Stated goal 1: From the McCandless Crossing article below, list the anchor stores whose construction began the fourth phase.
Stated goal 2: Carry on writing the McCandless Crossing article, starting after its last sentence.

— start Text to read —

McCandless Crossing
- Phase four as of March 2014
- Location: McCandless, Pennsylvania, United States
- Coordinates: 40°34′04″N 80°01′27″W﻿ / ﻿40.56770°N 80.02424°W
- Opened: 2010 (partial) 2016 (complete)
- Developer: AdVenture Development
- Management: ECHO Retail Jones Lang LaSalle
- Stores: 40+
- Anchor tenants: 5
- Floor area: 1,000,000 square feet (93,000 m^{2})
- Floors: 1 (some anchors feature multiple levels)
- Public transit: Port Authority bus: 12, O12
- Website: mccandlesscrossing.com

= McCandless Crossing =

McCandless Crossing is an open-air lifestyle center in McCandless, Pennsylvania, about 10 miles north of Pittsburgh. The $100 million development was completed in late 2016.

==History==
The mixed-use project opened partially in 2010 with the completion of the first phase, which includes a Lowe's Home Improvement store and smaller shops. As of 2013, phases two and three were completed including a Hilton Home2 hotel, an LA Fitness, and a day care center.

The fourth phase, which includes a 250000 sqft town center, started development in 2013 with the construction of three anchor stores: Dick's Sporting Goods, Cinemark Theatres, and HomeGoods. The project was expected to partially open in early 2014 with the opening of the three anchor stores, with the completion scheduled for autumn of 2014. The fourth phase includes 53 townhomes, developed by Ryan Homes.

— end Text to read —
— start Record list —

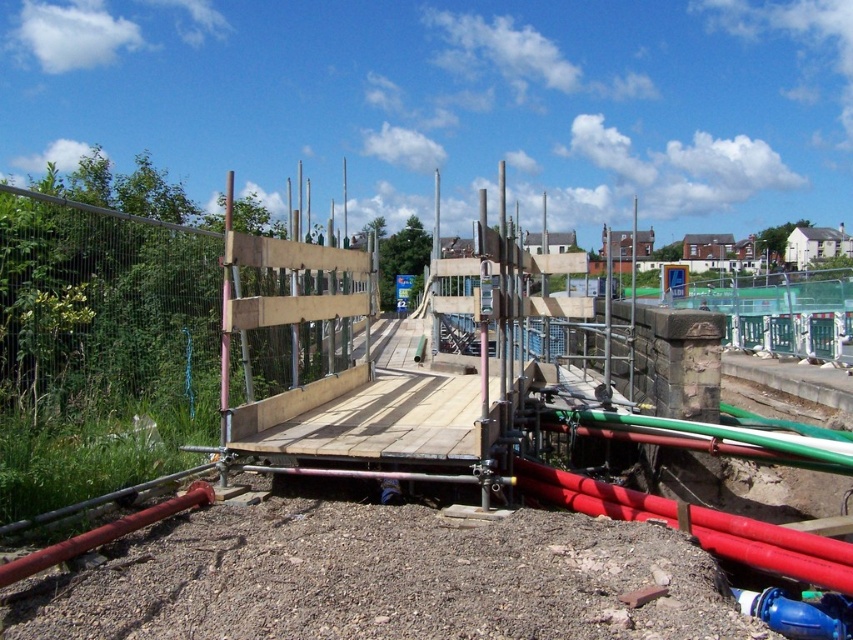
You are a construction worker who needs to move a heavy tool from the wooden platform at center to the blue rubber hose at lower right. Which direction should you move the tool to reach the hose?

The wooden platform at center is to the left of the blue rubber hose at lower right, so you should move the tool to the right to reach the hose.

You are a construction worker needing to move a tool from the wooden platform at center to the blue rubber hose at lower right. The tool requires a path that is at least 9 feet wide. Can you safely move the tool along the path between them?

The distance between the wooden platform at center and blue rubber hose at lower right is 9.21 feet, which is wider than the required 9 feet. Therefore, the tool can be safely moved along the path between them.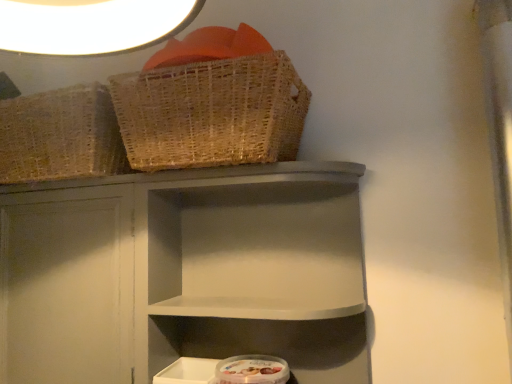
Question: From a real-world perspective, is woven natural basket at upper center located higher than matte gray shelf at center?

Choices:
 (A) yes
 (B) no

Answer: (A)

Question: From the image's perspective, is woven natural basket at upper center located beneath matte gray shelf at center?

Choices:
 (A) no
 (B) yes

Answer: (A)

Question: Is woven natural basket at upper center beside matte gray shelf at center?

Choices:
 (A) yes
 (B) no

Answer: (B)

Question: Is matte gray shelf at center surrounded by woven natural basket at upper center?

Choices:
 (A) no
 (B) yes

Answer: (A)

Question: From a real-world perspective, is woven natural basket at upper center located beneath matte gray shelf at center?

Choices:
 (A) yes
 (B) no

Answer: (B)

Question: From the image's perspective, is woven natural basket at upper center on top of matte gray shelf at center?

Choices:
 (A) no
 (B) yes

Answer: (B)

Question: Are matte gray shelf at center and woven natural basket at upper center located far from each other?

Choices:
 (A) no
 (B) yes

Answer: (A)

Question: Is matte gray shelf at center bigger than woven natural basket at upper center?

Choices:
 (A) no
 (B) yes

Answer: (B)

Question: Is matte gray shelf at center not within woven natural basket at upper center?

Choices:
 (A) no
 (B) yes

Answer: (B)

Question: Does matte gray shelf at center have a lesser width compared to woven natural basket at upper center?

Choices:
 (A) yes
 (B) no

Answer: (A)

Question: From the image's perspective, is matte gray shelf at center over woven natural basket at upper center?

Choices:
 (A) yes
 (B) no

Answer: (B)

Question: Is matte gray shelf at center at the left side of woven natural basket at upper center?

Choices:
 (A) no
 (B) yes

Answer: (A)

Question: Considering the relative positions of matte gray shelf at center and woven natural basket at upper center in the image provided, is matte gray shelf at center to the left or to the right of woven natural basket at upper center?

Choices:
 (A) right
 (B) left

Answer: (A)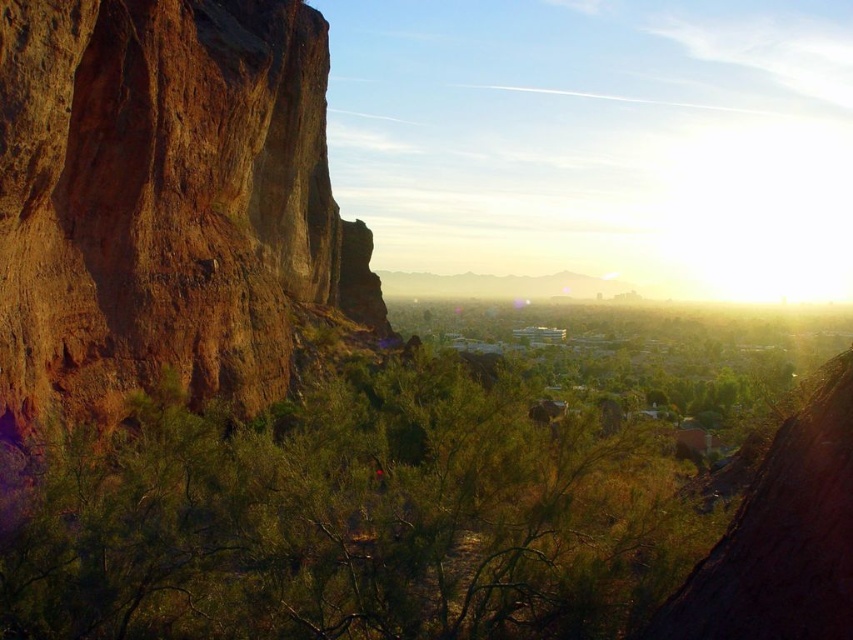
You are standing in the desert and see the green leafy shrub at center and the brown rough rock at left. Which object is nearer to you?

The green leafy shrub at center is closer to the viewer than the brown rough rock at left.

You are a hiker who wants to take a photo of the brown rough rock at left and the green leafy shrub at center. Which object should you focus on first if you want to capture both in the same frame without moving the camera?

The green leafy shrub at center is shorter than the brown rough rock at left, so you should focus on the brown rough rock at left first to ensure both are in focus.

You are standing in the desert landscape and want to take a photo of both point [360,420] and point [97,84] in the scene. Which point should you focus on first to ensure both are in clear view?

You should focus on point [360,420] first because it is closer to the camera than point [97,84], ensuring both points are in focus when using depth of field.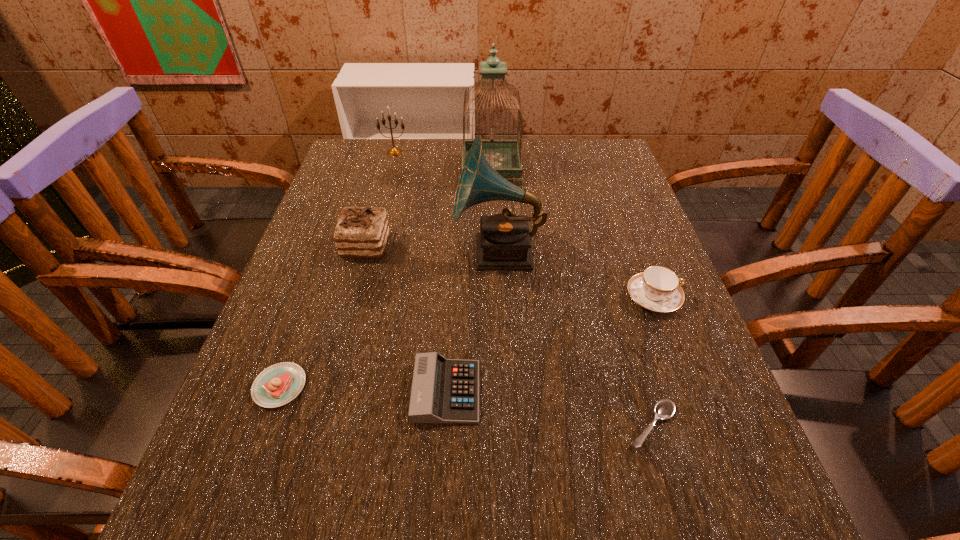
Identify the location of birdcage. The width and height of the screenshot is (960, 540). (504, 156).

You are a GUI agent. You are given a task and a screenshot of the screen. Output one action in this format:
    pyautogui.click(x=<x>, y=<y>)
    Task: Click on the second tallest object
    The width and height of the screenshot is (960, 540).
    Given the screenshot: What is the action you would take?
    pyautogui.click(x=504, y=242)

Locate an element on the screen. This screenshot has height=540, width=960. candelabrum is located at coordinates (393, 151).

The image size is (960, 540). Identify the location of the fifth shortest object. (362, 232).

In order to click on teacup in this screenshot , I will do `click(657, 289)`.

This screenshot has width=960, height=540. Find the location of `the sixth tallest object`. the sixth tallest object is located at coordinates (444, 391).

You are a GUI agent. You are given a task and a screenshot of the screen. Output one action in this format:
    pyautogui.click(x=<x>, y=<y>)
    Task: Click on the second shortest object
    The height and width of the screenshot is (540, 960).
    Given the screenshot: What is the action you would take?
    pyautogui.click(x=277, y=385)

This screenshot has width=960, height=540. In order to click on the shortest object in this screenshot , I will do `click(664, 409)`.

The image size is (960, 540). I want to click on vacant space positioned 0.310m at the door of the tallest object, so click(x=351, y=169).

Find the location of a particular element. Image resolution: width=960 pixels, height=540 pixels. free space located 0.290m at the door of the tallest object is located at coordinates (358, 169).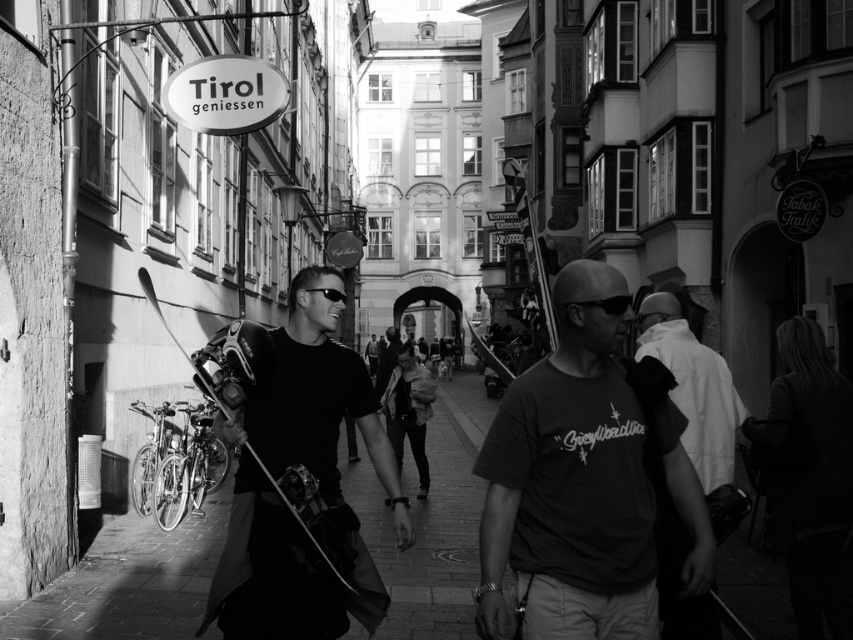
In the black and white photo of the European street scene with cobblestone pavement, there is a point marked at coordinates (432,524). What type of surface does this point indicate?

The point at (432,524) marks smooth concrete pavement at center.

You are a delivery drone that needs to land on the smooth concrete pavement at center. However, there are matte black goggles at center in the way. Can you safely land on the pavement without hitting the goggles?

The smooth concrete pavement at center might be wider than matte black goggles at center, so there could be enough space for the drone to land safely without hitting the goggles.

You are a delivery drone flying over a historic European street. You need to land on the smooth concrete pavement at center. What are the coordinates where you should land?

The coordinates for the smooth concrete pavement at center are point (432, 524).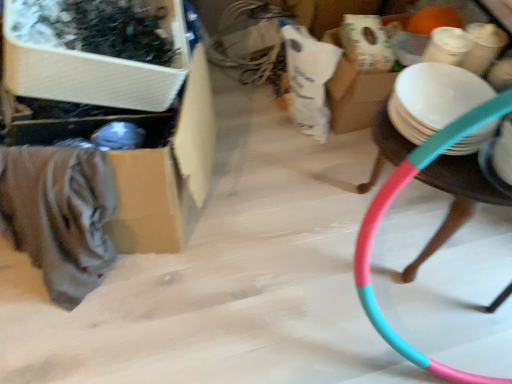
Locate an element on the screen. vacant area on top of white matte plate at right (from a real-world perspective) is located at coordinates (447, 93).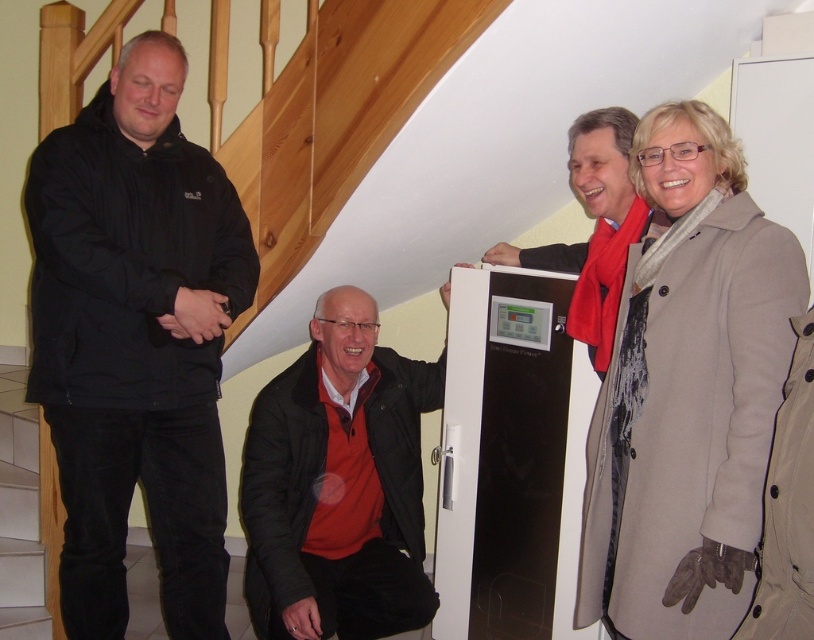
Please describe the location of the point with coordinates (134,340) in relation to the black matte jacket at left.

The point with coordinates (134,340) corresponds to the black matte jacket at left.

You are organizing a charity event and need to display two coats on a vertical rack. The beige wool coat at upper right and the black matte jacket at center must be arranged so that the taller one is placed above the shorter one. Based on the image, which coat should be placed higher on the rack?

The beige wool coat at upper right should be placed higher on the rack since it has a greater height compared to the black matte jacket at center.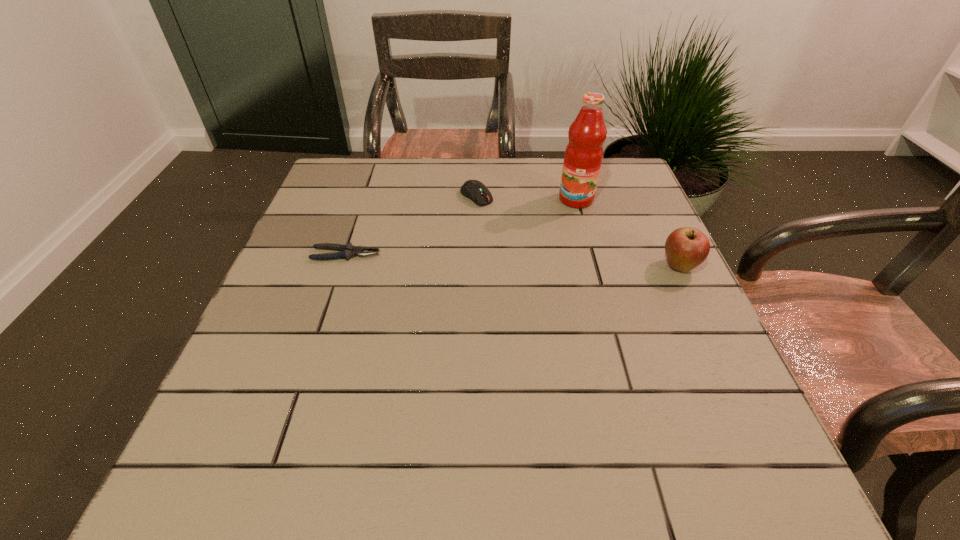
What are the coordinates of `the second closest object to the fruit juice` in the screenshot? It's located at pos(686,248).

Locate an element on the screen. Image resolution: width=960 pixels, height=540 pixels. object that is the closest to the fruit juice is located at coordinates (475, 190).

Locate an element on the screen. The height and width of the screenshot is (540, 960). vacant region that satisfies the following two spatial constraints: 1. on the front side of the second shortest object; 2. on the left side of the apple is located at coordinates (476, 266).

Where is `free location that satisfies the following two spatial constraints: 1. on the front side of the third shortest object; 2. on the left side of the second shortest object`? free location that satisfies the following two spatial constraints: 1. on the front side of the third shortest object; 2. on the left side of the second shortest object is located at coordinates (476, 266).

Locate an element on the screen. blank area in the image that satisfies the following two spatial constraints: 1. on the front side of the computer equipment; 2. on the right side of the fruit juice is located at coordinates (476, 199).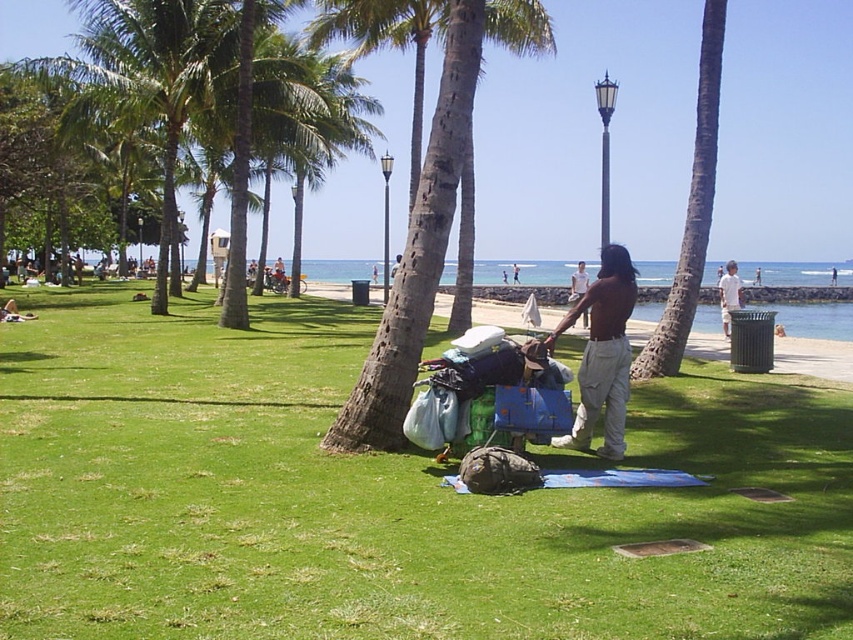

— end Record list —

Written answer 1: Dick's Sporting Goods, Cinemark Theatres, HomeGoods

Written answer 2:
On January 30, 2014, it was announced that the work on McCandless Crossing would extend into 2016 due to harsh winter weather conditions delaying progress.

Dick's Sporting Goods became the first completed business of phase four and opened on April 9, 2014, replacing the previous Shoppes at Northway location. In early 2024, Dick's Sporting Goods moved back to Ross Township, replacing the not defunct Sears anchor store in Ross Park Mall with Dick's House of Sport. The Cinemark movie theater opened in September 2014, with various restaurants and retailers opening in July and August 2014.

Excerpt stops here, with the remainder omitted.